The clicking sound itself arises from the movement of the disk drive's actuator arm that supports the read-and-write heads. At startup, and during use, the disk head must move correctly and be able to confirm that it is correctly tracking data on the disk. If the head fails to move as expected, or upon moving cannot track the disk surface correctly, the disk controller may attempt to recover from the error by returning the head to its home position and then retrying, at times causing an audible "click". In some devices, the retry process may be repeated multiple times, causing a repeated or rhythmic clicking sound, sometimes accompanied by the whirring sound of the spindle motor that rotates the platters.

== Iomega drives ==
Iomega's Zip drives were prone to developing misaligned heads. Iomega received thousands of complaints about the click of death. Iomega stated on their website: "Like the predictable snap of a camera, a 'click' from a Zip drive is normal when a Zip user inserts or ejects a Zip disk, or when a file on a Zip disk is saved or accessed.
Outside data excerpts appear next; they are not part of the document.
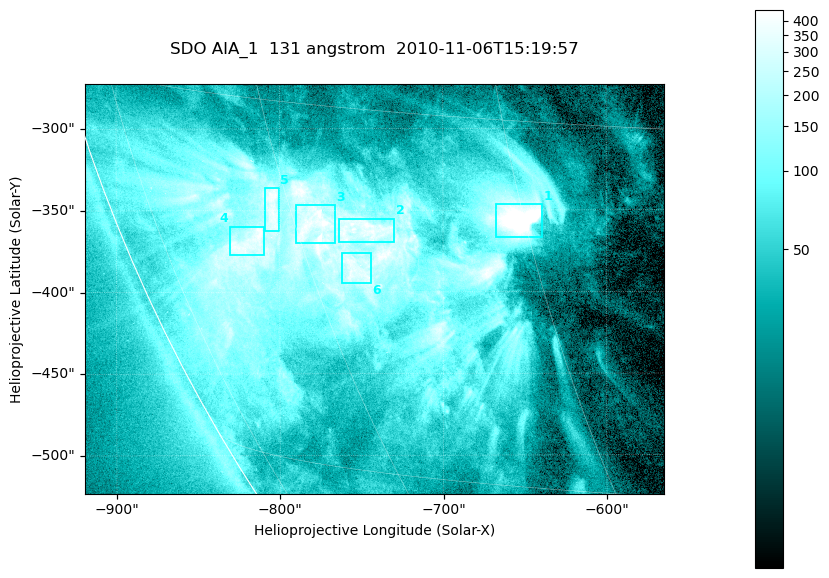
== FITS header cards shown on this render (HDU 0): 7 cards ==
TELESCOP= 'SDO     '           /
INSTRUME= 'AIA_1   '           /
WAVELNTH=                  131 /
WAVEUNIT= 'angstrom'           /
DATE-OBS= '2010-11-06T15:19:57.62' /
CTYPE1  = 'HPLN-TAN'           /
CTYPE2  = 'HPLT-TAN'           /

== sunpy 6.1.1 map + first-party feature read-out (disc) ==
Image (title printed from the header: SDO AIA_1  131 angstrom  2010-11-06T15:19:57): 590 x 417 px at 0.601 arcsec/px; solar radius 968 arcsec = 1612 px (partial field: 2.7% of the solar disc is inside the frame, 89% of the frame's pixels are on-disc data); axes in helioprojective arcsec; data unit not stated in the header (colour bar unlabelled)
Pointing: header CRPIX1/2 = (2045.07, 2040.72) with CRVAL1/2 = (0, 0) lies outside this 590 x 417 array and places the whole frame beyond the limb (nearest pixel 1.35 R_sun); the SolarSoft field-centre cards XCEN/YCEN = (-741.8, -398.2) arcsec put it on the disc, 766 arcsec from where CRPIX/CRVAL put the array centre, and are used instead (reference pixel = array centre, CRVAL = XCEN/YCEN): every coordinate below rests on XCEN/YCEN
Orientation: roll -0.139 deg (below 1 deg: not rotated)
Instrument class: DISC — disc imager (sunpy class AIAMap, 131 A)
Bright regions (active regions / flare kernels): reference = the on-disc median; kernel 5 px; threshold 5 sigma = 258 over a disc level ~52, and >= 1.15x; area >= 246 px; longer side >= 5 px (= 3 arcsec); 6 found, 6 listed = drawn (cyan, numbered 1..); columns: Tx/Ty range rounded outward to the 2 arcsec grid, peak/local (2 s.f.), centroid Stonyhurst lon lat
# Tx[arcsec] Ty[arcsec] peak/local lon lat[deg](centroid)
1 -668..-638 -366..-346 16 -45 -19
2 -764..-730 -370..-354 8 -55 -20
3 -790..-766 -370..-346 9.2 -59 -20
4 -832..-808 -378..-360 8.4 -65 -21
5 -810..-800 -362..-336 7.9 -61 -19
6 -762..-744 -394..-376 7.3 -57 -21
Off-limb structures (1.02-1.3 R_sun): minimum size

However, repetitive clicking is a symptom of a damaged drive or disk."

Iomega's Jaz drives were also affected—by early 1999, Iomega stated that the click of death had affected "fewer than half of 1 percent of all Jaz and Zip users". In late 1998, an article in Macworld had discussed Zip drives and "all the horror stories you've read" about the click of death, while noting that "even a statistically tiny number of drive and cartridge failures is enough to spawn a dissatisfied subculture."

A class-action suit (Rinaldi v. Iomega Corp., 41 U.C.C. Rep. Serv. 2d 1143) was filed against Iomega for violation of the Delaware Consumer Fraud Act in September 1999. However, the case was dismissed following a motion from Iomega, based on "a disclaimer that had been included inside the box in which the drive was sold."

== Hard disk drives ==

On a hard disk drive, click of death refers to a similar failure mode; the head actuator may click or knock as the drive repetitively tries to recover from one or more errors. These sounds can be heard as the heads load (park) or unload, or when the actuator is unable to calibrate or locate correctly.